RJ Julia Booksellers Signed First Edition Selection
Dear Surface Dweller,
Don’t worry, I’m also a surface dweller. All humans are surface dwellers. Whether you’re a hiker in the woods casually admiring nature or a climate scientist in a rain forest working hard to find solutions to Earth’s most pressing environmental problems, we tend to focus much of our attention on what’s on the surface of our glorious planet. Then again, we’ve also long been fascinated with what lies beyond the stars. The concept of colonizing another planet is no longer the stuff of science fiction. Heck, scientists snapped a photograph of a black hole a few months ago!
But there’s another world, a mostly ignored world, that deserves our attention: the world that lies beneath us.
From the first page, I knew that Robert Macfarlane’s Underland: A Deep Time Journey was one of those rare books that would change the way I see the world and our place in the universe. To truly understand where we've been, why we are where we are, and what our future holds, we must look for answers in the underland, Earth’s astonishingly complex subterranean world. From the shallow underland of tree roots and fungi to the miles-deep underland where scientists sit in laboratories carved out of massive salt deposits attempting to reveal the mysteries of dark matter in order to better understand the origin of our universe, we have much to learn about our planet’s history if we want to solve the most threatening existential issues of our time.
In Underland, Macfarlane examines our relationship with the subterranean world through several lenses, including history, myth, literature, geology, astronomy, and climatology. But this book is much more than a panoramic exploration of a planet’s past and present—it is a truly breathtaking adventure story. Accompanied by all manner of explorers and scientists, Macfarlane journeys mind-bogglingly deep into the underland, encountering danger with each step (or leap) he takes. But he presses on, completely in awe of what the underland reveals to him about what’s happening in the cities, oceans, and mountains going about their business above him.
You’ll feel like you’re right alongside Macfarlane on his journey. His passion and excitement, which shines through on every page, will become your passion and excitement. Yes, it’s a science-y nonfiction book, but it’s painted with a novelist’s brush; I highly doubt you’ll find passages of such awe-inspiring beauty in any fiction book you read this year.
You’ve never experienced anything like Underland before. And I guarantee that the next time you’re laying on the beach or working in your garden, your hands digging down into the cool earth, you’ll find yourself wondering what miraculous things are happening below you, down in the dark.
Wesleyan RJ Julia Bookstore
“I don’t think there is a square mile of ground on this planet where Robert Macfarlane couldn’t dig up a new, wondrous story. Underland continues the tradition of profound storytelling, reflection, and, quite simply, gorgeous writing we have come to expect from him. Macfarlane’s ventures into the underworlds of our planet, both mythical and literal, may amount to his finest work yet, and not just because these are the places that have captivated me most throughout my life.
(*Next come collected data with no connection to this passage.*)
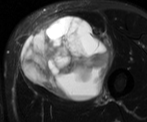
MRI of an extremity soft-tissue mass, one axial slice; position 31 of 52 along the scan axis; T2-weighted fat-saturated; MR volume resampled by the dataset authors to the PET/CT grid (not the native acquisition matrix); 147 × 122 image matrix, field of view 144 × 119 mm. Male patient. Case-level facts recorded for this patient, not image findings: histological type: pleiomorphic liposarcoma; grade: high; site of the primary tumour: left thigh.
Annotated regions visible in this slice (expert contour drawn on MRI and transferred to this co-registered scan by the dataset authors):
- gross tumour volume including surrounding oedema: bounding box <21,14,113,99> (left, top, right, bottom; pixels)
- gross tumour volume (mass): <21,14,110,100>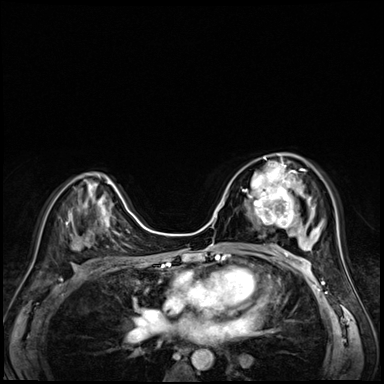
Breast MRI (dynamic contrast-enhanced), one axial slice; slice 37 of 72 in the series (ordered by position); dynamic contrast-enhanced series, time point 2 of 8 at this slice position (early post-contrast); 3 T; TE 1.4 ms, TR 4.3 ms; 2.5 mm slice thickness; 384 × 384 image matrix, field of view 320 × 320 mm. Female patient.
Annotated regions visible in this slice (semi-automatic segmentation, software-assisted and operator-edited):
- enhancing-tissue mask used for the functional tumour volume (all voxels passing the contrast-enhancement thresholds inside the analysis volume; usually the tumour): bounding box <245,158,304,227> (left, top, right, bottom; pixels)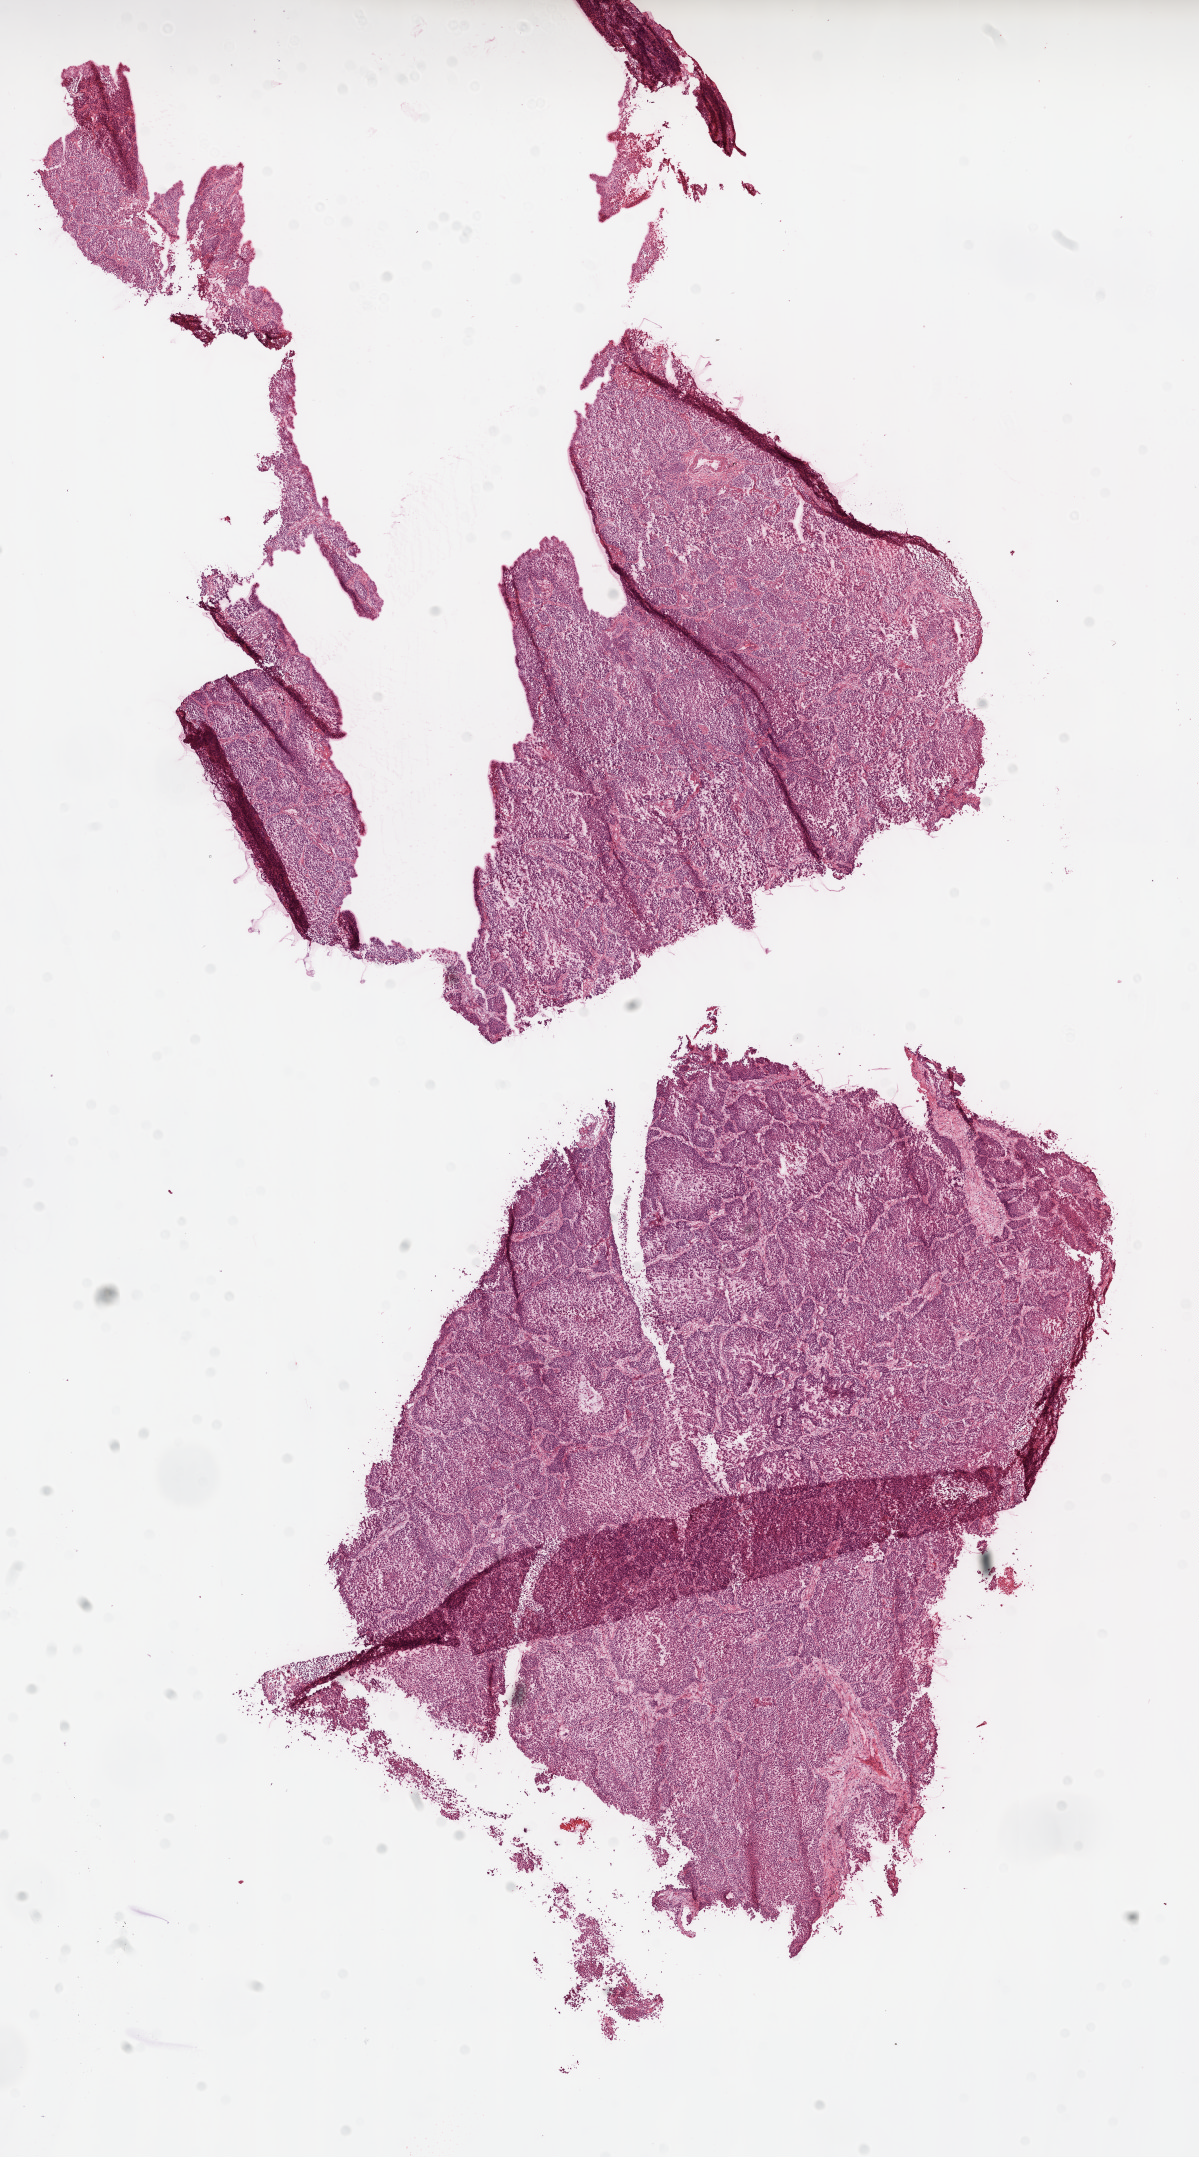
Digitized H&E tissue section (whole slide) — whole scanned area (about 9.7 x 17.4 mm, slide scanned at 20x) shown as a low-resolution overview, frozen section from the top of the tissue portion, sample: primary tumour, lung. Male, age 77 years at initial diagnosis. Slide review estimates, as recorded: tumour nuclei 95%, necrosis 0%.
Pathologic diagnosis: Squamous cell carcinoma, NOS (lower lobe, lung). Laterality: right. AJCC pathologic stage: IB. TNM: T2 N0 M0.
I feel fortunate to be living at the same time as him, knowing that as long as he is writing, there is something to look forward to.”
— Chris La Tray, Fact & Fiction Downtown, Missoula, MT
Hailed as "the great nature writer of this generation" (Wall Street Journal), Robert Macfarlane is the celebrated author of books about the intersections of the human and the natural realms. In Underland, he delivers his masterpiece: an epic exploration of the Earth's underworlds as they exist in myth, literature, memory, and the land itself.
In this highly anticipated sequel to his international bestseller The Old Ways, Macfarlane takes us on an extraordinary journey into our relationship with darkness, burial, and what lies beneath the surface of both place and mind. Traveling through "deep time"--the dizzying expanses of geologic time that stretch away from the present--he moves from the birth of the universe to a post-human future, from the prehistoric art of Norwegian sea caves to the blue depths of the Greenland ice cap, from Bronze Age funeral chambers to the catacomb labyrinth below Paris, and from the underground fungal networks through which trees communicate to a deep-sunk "hiding place" where nuclear waste will be stored for 100,000 years to come. Woven through Macfarlane's own travels are the unforgettable stories of descents into the underland made across history by explorers, artists, cavers, divers, mourners, dreamers, and murderers, all of whom have been drawn for different reasons to seek what Cormac McCarthy calls "the awful darkness within the world."
Global in its geography and written with great lyricism and power, Underland speaks powerfully to our present moment. Taking a deep-time view of our planet, Macfarlane here asks a vital and unsettling question: "Are we being good ancestors to the future Earth?" Underland marks a new turn in Macfarlane's long-term mapping of the relations of landscape and the human heart. From its remarkable opening pages to its deeply moving conclusion, it is a journey into wonder, loss, fear, and hope. At once ancient and urgent, this is a book that will change the way you see the world.